> **Supplied text**:

** Start **

Thank you for this! I have been lurking the forums for a week or so and looking into making soap for a while before that, reading blogs, etc. I made this as my first soap a few days ago and it's curing in rough bars now. Truly easy enough for a rank beginner!


----------



## sonoransoapnmadness (Nov 6, 2015)

I have some palm free, vegan recipes, but I don't like the feel, or how long it lasts compared to my tallow bars. My family doesn't like the five gallon tub of tallow in the fridge. Too bad. I win. Love to try this recipe! Thanks for sharing.


----------



## Hai_Uyen (Nov 11, 2015)

Thank for sharing!


----------



## Susie (Nov 11, 2015)

JenTheRN said:


> Thank you for this! I have been lurking the forums for a week or so and looking into making soap for a while before that, reading blogs, etc. I made this as my first soap a few days ago and it's curing in rough bars now. Truly easy enough for a rank beginner!



Hey JentheRN, welcome to the forum!  Lots of us nurses here.


----------



## dixiedragon (Nov 11, 2015)

Sooo jealous of deer tallow!


----------



## kmarvel (Jan 31, 2017)

WOW, I have some left over lard I want to use.  This recipe will be perfect. Using all water as I don't have CM on hand.  Thank you!  Does the cocoa powder give it any scent at all?  And does it "rub off" on your skin??

** End **

> **Aim 1**: Shorten the paragraph of the forum thread that begins "I have some palm free, vegan recipes", keeping its main facts.
> **Aim 2**: Rewrite everything in the listing from the line containing "collectors: Bro. Gines" down through the end of the listing, swapping "state / province" for "region" and leaving everything else the same.
The forum thread above has no connection to the listing.

> **Material provided**:
** Start **

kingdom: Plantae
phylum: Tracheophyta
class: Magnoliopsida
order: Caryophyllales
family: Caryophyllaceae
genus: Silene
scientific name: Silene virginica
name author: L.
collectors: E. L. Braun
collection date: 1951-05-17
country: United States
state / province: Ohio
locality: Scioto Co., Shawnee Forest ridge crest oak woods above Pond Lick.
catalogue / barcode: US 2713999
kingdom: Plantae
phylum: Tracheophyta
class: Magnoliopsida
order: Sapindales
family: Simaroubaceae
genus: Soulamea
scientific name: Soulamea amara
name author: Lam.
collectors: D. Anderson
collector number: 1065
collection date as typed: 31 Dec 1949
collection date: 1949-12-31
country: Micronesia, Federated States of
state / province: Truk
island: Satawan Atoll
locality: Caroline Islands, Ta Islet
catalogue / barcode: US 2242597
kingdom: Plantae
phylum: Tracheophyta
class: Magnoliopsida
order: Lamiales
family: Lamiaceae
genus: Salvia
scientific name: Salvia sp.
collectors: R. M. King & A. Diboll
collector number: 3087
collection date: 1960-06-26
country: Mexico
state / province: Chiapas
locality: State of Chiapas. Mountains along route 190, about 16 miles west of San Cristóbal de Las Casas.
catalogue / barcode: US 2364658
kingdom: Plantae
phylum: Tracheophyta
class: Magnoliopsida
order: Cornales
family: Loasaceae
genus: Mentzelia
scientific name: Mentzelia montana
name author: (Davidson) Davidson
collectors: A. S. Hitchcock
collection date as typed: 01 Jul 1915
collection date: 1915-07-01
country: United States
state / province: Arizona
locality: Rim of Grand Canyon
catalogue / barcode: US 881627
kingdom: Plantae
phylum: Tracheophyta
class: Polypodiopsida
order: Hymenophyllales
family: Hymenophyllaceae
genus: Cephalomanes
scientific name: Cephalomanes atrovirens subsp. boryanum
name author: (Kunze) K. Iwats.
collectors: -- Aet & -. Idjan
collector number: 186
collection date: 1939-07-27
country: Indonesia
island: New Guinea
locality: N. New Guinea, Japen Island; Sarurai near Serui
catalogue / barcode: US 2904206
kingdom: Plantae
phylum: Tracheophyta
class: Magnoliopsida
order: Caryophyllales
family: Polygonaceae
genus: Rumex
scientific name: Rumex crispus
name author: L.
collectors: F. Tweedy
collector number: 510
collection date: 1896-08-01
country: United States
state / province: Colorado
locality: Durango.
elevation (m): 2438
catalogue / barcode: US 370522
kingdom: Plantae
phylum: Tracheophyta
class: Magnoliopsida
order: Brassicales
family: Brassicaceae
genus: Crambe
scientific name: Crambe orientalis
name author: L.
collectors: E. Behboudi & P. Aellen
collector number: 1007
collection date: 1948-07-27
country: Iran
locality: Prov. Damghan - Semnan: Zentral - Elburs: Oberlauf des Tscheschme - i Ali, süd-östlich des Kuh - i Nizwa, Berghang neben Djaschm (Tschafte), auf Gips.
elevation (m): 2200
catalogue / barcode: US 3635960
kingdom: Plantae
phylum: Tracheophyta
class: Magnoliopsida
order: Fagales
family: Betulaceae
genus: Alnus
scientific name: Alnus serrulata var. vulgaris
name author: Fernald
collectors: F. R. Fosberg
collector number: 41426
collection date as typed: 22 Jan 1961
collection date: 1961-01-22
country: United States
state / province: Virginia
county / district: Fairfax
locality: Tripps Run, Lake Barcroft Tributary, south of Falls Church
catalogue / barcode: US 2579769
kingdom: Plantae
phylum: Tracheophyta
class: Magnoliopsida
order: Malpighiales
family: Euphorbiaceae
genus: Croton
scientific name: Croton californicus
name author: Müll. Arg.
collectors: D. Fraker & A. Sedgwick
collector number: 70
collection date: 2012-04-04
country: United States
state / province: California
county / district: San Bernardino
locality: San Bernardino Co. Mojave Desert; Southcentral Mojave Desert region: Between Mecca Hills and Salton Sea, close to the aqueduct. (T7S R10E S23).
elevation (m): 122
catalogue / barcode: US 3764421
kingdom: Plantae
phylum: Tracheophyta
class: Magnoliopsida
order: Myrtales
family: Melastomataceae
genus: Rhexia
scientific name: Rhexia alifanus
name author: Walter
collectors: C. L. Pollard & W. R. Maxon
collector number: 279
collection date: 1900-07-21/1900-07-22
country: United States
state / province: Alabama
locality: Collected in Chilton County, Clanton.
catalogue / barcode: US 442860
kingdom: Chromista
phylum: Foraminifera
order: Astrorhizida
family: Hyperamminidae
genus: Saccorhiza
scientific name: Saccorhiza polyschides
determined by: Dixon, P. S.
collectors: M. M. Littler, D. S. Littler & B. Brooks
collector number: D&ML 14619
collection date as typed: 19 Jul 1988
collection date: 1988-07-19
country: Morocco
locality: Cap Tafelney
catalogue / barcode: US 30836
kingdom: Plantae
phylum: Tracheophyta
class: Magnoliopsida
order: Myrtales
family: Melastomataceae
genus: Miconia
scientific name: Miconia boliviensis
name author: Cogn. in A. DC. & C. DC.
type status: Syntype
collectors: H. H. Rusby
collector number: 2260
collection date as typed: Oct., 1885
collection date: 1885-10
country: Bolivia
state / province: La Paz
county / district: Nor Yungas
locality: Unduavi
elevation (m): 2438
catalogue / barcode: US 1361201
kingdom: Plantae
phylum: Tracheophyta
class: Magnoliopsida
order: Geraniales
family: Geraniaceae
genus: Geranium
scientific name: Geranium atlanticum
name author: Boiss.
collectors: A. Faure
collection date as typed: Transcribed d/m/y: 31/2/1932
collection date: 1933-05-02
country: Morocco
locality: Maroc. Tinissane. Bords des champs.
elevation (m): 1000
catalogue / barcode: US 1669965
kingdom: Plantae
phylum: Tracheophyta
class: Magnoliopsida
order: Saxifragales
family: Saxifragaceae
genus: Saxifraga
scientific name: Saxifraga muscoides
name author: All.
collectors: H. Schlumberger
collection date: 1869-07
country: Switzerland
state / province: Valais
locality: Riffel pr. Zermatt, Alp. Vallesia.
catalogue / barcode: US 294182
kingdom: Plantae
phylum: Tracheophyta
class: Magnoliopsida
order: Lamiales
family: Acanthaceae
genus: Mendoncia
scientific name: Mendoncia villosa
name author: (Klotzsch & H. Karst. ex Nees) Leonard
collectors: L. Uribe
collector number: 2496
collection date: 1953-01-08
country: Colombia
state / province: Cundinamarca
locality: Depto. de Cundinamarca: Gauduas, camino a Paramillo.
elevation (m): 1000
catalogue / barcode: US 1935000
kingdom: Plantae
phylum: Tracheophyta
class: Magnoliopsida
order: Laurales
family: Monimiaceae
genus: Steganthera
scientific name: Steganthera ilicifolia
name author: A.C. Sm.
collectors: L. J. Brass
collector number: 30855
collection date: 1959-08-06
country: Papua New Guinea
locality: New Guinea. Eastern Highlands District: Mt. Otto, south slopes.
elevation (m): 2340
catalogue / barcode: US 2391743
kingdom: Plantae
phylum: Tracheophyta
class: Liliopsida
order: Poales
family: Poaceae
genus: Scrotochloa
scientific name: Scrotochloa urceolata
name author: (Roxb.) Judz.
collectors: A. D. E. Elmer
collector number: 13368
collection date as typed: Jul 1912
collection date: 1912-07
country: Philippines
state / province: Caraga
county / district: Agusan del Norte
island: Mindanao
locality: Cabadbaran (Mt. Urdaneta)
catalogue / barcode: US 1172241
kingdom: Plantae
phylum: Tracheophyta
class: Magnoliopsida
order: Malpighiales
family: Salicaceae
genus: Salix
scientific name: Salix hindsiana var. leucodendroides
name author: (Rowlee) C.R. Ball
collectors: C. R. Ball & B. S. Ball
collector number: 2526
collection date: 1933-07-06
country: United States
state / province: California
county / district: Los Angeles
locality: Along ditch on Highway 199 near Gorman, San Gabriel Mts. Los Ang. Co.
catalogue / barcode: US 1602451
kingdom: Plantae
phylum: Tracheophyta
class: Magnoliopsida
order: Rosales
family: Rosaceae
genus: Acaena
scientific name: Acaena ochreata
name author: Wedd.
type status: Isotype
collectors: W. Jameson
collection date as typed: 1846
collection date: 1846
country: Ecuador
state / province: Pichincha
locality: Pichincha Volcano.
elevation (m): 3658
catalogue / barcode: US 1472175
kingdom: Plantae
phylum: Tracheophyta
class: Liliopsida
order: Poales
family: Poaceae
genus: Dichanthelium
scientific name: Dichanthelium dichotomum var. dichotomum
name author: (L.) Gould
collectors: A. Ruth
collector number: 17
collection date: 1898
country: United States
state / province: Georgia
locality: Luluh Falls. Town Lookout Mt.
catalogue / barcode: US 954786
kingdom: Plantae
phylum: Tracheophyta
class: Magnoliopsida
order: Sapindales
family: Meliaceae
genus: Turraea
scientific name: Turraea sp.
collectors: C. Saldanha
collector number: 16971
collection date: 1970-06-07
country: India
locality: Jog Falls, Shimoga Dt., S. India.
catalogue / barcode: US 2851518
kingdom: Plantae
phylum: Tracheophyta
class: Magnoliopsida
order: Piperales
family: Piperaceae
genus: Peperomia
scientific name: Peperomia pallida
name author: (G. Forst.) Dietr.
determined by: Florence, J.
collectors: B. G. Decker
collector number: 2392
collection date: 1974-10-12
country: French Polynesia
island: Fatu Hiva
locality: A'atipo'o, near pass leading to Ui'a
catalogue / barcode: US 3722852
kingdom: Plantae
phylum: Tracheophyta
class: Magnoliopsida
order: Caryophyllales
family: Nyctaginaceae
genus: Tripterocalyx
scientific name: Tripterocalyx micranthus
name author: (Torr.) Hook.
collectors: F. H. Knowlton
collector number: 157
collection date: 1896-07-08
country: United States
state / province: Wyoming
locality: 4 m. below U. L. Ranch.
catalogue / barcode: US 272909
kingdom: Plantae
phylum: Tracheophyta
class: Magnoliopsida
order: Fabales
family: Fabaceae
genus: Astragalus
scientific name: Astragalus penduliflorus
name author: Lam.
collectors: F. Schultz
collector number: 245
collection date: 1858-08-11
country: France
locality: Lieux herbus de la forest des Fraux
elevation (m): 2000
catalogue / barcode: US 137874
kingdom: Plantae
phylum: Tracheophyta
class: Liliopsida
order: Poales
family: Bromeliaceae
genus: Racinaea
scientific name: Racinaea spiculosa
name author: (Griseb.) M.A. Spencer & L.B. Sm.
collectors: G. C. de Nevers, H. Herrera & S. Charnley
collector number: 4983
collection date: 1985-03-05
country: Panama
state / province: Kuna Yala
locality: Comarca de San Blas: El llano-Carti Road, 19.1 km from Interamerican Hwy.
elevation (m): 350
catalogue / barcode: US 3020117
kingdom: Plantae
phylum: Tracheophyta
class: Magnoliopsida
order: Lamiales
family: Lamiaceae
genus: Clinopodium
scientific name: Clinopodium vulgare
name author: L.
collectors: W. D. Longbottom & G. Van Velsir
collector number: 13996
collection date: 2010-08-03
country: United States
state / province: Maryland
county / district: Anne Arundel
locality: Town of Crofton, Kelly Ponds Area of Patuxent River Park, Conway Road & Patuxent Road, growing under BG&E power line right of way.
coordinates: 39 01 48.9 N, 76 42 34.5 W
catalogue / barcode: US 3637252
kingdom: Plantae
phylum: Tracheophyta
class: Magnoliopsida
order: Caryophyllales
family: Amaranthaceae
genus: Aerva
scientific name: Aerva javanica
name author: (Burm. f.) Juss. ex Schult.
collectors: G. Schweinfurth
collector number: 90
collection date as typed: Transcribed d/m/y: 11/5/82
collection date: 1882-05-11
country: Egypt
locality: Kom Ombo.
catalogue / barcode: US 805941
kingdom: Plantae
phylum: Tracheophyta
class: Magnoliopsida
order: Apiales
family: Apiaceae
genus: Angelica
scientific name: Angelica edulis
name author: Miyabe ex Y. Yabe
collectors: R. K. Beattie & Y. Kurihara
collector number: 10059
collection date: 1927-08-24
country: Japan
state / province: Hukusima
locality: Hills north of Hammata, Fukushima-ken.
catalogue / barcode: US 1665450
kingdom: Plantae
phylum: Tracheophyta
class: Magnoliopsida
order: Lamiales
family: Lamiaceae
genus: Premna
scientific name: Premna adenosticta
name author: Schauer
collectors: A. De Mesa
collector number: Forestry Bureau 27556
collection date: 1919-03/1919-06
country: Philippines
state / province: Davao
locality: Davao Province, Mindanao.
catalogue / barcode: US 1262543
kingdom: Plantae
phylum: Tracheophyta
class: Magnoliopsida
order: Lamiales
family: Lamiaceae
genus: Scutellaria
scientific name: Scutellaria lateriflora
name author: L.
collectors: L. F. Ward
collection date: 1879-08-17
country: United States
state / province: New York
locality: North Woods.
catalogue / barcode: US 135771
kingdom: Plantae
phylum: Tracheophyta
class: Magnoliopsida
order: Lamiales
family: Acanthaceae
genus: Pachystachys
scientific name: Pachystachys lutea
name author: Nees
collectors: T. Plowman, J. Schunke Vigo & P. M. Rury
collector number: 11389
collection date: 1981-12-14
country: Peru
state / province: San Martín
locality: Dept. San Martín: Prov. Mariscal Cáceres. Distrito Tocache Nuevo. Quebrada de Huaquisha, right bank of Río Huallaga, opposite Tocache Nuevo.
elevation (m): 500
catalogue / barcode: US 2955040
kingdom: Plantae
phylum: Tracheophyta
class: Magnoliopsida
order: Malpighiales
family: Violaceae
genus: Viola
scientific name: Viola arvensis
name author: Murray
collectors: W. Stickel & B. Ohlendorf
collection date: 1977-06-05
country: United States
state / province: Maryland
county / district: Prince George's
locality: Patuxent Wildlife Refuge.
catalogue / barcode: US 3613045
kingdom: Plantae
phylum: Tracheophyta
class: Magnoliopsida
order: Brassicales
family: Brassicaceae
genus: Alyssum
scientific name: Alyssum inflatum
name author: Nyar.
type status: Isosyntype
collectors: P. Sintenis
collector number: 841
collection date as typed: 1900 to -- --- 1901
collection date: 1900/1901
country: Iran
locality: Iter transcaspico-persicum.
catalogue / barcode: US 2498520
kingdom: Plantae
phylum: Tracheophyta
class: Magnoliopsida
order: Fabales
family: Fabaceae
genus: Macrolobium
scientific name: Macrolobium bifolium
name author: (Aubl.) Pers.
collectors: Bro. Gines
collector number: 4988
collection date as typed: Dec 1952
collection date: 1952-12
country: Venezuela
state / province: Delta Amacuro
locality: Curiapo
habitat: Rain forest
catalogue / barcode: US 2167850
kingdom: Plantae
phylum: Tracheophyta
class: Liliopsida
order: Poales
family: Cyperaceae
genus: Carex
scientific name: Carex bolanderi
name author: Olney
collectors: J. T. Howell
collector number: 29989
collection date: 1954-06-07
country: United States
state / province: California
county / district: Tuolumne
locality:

** End **

> **Correct response 1**: The poster has palm-free vegan recipes but prefers the feel and longevity of tallow bars. The family dislikes the five-gallon tub of tallow in the fridge, but the poster wins and is eager to try this recipe.

> **Correct response 2**:
collectors: Bro. Gines
collector number: 4988
collection date as typed: Dec 1952
collection date: 1952-12
country: Venezuela
region: Delta Amacuro
locality: Curiapo
habitat: Rain forest
catalogue / barcode: US 2167850
kingdom: Plantae
phylum: Tracheophyta
class: Liliopsida
order: Poales
family: Cyperaceae
genus: Carex
scientific name: Carex bolanderi
name author: Olney
collectors: J. T. Howell
collector number: 29989
collection date: 1954-06-07
country: United States
region: California
county / district: Tuolumne
locality:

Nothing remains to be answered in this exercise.